> **Data to process**:
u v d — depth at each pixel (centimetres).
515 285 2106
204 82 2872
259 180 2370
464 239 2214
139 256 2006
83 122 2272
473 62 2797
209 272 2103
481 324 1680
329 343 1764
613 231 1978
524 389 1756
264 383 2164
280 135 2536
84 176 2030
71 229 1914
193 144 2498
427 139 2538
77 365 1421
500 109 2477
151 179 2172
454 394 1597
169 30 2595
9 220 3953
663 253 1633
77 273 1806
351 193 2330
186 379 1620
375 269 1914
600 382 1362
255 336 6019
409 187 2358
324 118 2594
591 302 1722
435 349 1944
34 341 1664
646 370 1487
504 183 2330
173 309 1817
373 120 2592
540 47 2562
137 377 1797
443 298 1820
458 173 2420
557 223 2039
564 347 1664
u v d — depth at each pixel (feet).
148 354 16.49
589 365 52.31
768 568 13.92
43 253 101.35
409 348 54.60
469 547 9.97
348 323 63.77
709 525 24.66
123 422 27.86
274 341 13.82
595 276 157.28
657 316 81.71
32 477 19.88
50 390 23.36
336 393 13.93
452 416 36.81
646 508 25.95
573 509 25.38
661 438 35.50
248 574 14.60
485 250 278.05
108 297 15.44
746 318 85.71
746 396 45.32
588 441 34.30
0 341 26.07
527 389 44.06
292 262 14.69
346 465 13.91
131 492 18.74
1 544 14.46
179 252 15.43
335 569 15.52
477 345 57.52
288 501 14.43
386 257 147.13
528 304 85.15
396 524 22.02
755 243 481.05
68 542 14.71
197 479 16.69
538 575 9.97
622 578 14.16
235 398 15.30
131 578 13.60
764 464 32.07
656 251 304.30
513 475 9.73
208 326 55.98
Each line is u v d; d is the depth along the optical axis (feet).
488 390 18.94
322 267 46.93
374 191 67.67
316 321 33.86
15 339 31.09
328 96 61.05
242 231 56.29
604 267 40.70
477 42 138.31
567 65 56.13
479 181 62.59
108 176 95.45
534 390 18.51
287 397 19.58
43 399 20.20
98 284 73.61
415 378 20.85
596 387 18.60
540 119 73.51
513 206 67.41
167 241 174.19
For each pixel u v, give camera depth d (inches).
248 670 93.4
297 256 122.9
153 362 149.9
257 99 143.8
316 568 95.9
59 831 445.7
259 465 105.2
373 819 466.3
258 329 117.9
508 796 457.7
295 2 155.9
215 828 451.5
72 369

> **What to do**: Throughout the data above, copy all lines where the word "pixel" is found.

> **Result below**:
u v d — depth at each pixel (centimetres).
u v d — depth at each pixel (feet).
For each pixel u v, give camera depth d (inches).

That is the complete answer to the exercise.